The North Qinling (NQ) orogen is a typical high-pressure (HP) and ultrahigh-pressure (UHP) terrane involved in multiple orogenies, whose exhumation processes have yet been well constrained. Six plagioclase-bearing felsic dikes were collected for zircon petrochronological study to place precise age constraints on the end of the UHP metamorphism.
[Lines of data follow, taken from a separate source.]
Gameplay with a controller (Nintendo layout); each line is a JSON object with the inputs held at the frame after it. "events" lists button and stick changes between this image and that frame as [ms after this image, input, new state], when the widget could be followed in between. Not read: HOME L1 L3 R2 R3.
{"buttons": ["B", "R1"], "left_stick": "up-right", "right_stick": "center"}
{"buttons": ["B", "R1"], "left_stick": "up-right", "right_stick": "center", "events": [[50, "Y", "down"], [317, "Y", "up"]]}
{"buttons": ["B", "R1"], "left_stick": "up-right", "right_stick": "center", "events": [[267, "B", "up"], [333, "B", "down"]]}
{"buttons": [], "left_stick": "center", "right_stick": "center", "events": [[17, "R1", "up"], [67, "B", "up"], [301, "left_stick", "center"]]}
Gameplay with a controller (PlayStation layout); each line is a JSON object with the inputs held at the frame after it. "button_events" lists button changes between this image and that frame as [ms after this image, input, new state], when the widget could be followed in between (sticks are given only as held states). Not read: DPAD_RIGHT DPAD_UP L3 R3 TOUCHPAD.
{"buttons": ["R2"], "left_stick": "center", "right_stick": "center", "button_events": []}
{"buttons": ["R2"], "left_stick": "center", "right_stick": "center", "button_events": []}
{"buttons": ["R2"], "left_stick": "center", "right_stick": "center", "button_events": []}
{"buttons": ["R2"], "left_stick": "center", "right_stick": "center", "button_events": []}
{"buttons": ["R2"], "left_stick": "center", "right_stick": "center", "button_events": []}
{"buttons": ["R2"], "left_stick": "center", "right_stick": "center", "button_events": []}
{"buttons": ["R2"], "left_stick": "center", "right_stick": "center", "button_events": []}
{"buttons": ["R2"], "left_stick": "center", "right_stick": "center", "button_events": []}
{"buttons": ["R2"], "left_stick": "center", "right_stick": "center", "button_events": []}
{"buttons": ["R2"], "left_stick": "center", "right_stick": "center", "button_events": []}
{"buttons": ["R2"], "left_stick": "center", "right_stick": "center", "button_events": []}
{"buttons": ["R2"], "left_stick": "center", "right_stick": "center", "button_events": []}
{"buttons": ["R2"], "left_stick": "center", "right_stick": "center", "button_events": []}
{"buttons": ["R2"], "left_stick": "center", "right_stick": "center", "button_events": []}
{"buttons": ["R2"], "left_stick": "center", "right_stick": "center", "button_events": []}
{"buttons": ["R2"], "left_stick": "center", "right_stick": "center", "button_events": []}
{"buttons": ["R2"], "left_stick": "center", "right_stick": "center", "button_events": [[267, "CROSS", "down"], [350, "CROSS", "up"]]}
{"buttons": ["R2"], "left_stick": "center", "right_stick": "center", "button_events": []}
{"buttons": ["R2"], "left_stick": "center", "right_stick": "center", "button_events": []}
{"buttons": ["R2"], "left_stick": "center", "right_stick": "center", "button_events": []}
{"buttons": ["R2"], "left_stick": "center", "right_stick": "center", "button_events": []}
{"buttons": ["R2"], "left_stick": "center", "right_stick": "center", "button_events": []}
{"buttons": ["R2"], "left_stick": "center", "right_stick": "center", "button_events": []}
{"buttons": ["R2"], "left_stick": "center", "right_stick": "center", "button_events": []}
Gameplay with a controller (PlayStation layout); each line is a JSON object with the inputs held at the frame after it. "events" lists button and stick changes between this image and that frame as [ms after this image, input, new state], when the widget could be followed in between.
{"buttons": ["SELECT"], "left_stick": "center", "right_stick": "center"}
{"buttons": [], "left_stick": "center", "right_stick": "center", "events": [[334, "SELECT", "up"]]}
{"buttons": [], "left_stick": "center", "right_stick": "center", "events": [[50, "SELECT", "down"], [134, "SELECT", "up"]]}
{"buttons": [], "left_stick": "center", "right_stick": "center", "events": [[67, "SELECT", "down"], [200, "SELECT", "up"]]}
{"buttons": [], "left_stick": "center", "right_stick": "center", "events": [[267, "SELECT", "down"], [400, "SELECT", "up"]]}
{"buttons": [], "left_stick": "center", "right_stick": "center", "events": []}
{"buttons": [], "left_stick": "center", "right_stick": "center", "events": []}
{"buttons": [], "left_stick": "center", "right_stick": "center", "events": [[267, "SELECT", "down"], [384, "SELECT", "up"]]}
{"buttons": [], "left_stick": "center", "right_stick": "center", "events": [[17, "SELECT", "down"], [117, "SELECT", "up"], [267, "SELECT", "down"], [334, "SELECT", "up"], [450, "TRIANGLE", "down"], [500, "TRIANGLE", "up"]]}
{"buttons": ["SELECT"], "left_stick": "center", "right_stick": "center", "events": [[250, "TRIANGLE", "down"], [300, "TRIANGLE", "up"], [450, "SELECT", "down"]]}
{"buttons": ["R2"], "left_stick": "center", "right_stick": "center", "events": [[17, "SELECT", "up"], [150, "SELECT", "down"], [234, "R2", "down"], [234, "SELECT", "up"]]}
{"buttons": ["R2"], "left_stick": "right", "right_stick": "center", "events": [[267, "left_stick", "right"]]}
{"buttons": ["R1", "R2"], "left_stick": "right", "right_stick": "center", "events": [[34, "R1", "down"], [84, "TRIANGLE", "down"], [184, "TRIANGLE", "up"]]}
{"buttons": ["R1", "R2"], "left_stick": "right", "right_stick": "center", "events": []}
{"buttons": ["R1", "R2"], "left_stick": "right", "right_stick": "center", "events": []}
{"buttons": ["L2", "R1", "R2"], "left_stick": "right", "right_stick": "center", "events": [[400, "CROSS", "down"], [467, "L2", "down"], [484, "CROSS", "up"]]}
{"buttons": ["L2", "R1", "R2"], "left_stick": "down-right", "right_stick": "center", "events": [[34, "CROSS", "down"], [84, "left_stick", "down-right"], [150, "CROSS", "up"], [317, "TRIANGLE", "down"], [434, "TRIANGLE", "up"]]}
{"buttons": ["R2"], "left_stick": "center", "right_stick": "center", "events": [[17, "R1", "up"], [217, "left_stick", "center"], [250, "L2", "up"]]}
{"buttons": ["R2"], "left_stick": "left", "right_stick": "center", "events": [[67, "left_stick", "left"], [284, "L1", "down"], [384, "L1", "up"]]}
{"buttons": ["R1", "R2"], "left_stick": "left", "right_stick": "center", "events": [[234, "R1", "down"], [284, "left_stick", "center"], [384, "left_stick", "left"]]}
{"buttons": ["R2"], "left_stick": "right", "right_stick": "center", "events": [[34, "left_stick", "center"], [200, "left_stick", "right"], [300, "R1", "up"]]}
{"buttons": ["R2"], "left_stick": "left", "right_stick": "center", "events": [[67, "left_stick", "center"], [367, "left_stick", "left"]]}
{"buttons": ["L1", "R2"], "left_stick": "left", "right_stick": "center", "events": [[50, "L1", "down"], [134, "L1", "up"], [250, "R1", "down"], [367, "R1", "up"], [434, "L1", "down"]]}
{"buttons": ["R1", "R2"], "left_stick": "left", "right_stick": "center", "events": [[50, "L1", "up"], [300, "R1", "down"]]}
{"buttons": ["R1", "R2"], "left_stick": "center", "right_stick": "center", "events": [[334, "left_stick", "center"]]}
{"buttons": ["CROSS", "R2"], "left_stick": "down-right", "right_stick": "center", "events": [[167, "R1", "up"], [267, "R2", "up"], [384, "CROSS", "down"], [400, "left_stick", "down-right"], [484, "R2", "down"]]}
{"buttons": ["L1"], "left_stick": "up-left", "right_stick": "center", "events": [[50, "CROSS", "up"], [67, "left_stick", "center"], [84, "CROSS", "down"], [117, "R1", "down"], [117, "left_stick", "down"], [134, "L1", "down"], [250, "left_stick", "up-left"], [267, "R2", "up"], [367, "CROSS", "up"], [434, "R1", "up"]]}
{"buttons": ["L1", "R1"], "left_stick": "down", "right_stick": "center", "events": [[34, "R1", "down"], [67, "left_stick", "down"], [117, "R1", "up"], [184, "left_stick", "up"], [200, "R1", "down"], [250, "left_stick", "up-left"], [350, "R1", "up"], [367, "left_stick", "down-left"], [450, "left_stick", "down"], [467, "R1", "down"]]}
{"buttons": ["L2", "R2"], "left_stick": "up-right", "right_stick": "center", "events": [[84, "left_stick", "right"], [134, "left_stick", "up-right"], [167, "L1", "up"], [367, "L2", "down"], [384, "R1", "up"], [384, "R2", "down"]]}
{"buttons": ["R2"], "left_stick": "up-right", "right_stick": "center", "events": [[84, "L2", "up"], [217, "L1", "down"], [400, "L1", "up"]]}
The felsic dikes show no to strong deformation and consist mainly of K-feldspar, plagioclase, and amphibole, with minor biotite and muscovite. Zircons from these dikes have euhedral shape and exhibit weak, planar, or oscillatory zoning. They possess very low Th/U ratios, steep heavy rare earth element enriched pat-terns, and variable Eu anomalies, with Ti-in-zircon temperatures between ca. 600 and 660 degrees C. Therefore, the zircon crystals precipitated from the felsic dikes under relatively low pressure and high temperature conditions. These felsic dikes jointly yielded a weighted mean age of 490 +/- 2 Ma (MSWD = 0.39). This age is indistin-guishable from the peak HP-UHP metamorphic age of 492 +/- 4 Ma within analytical errors for the NQ unit. The resultant exhumation rate is averaged at about 3.2 cm/yr, and the minimum is about 0.8 cm/yr from the peak UHP metamorphic to at least the middle crust depth. The NQ terrane thus is a fast exhumation HP-UHP terrane. Considering the regional tectonic evolution, the contemporary jump of ocean subduction slab is likely triggering the rapid exhumation. Our results show that zircon petrochronology of felsic dikes is a powerful tool for con-straining the early exhumation of HP-UHP rocks involving in complex metamorphic processes.

Automated summary

Through the petrochronological study of plagioclase-bearing felsic dikes, it was determined that the North Qinling orogen experienced early exhumation at an age of 490+/-2 Ma. This suggests that the North Qinling orogen is a fast exhumation high-pressure and ultrahigh-pressure terrane, likely influenced by regional tectonic evolution.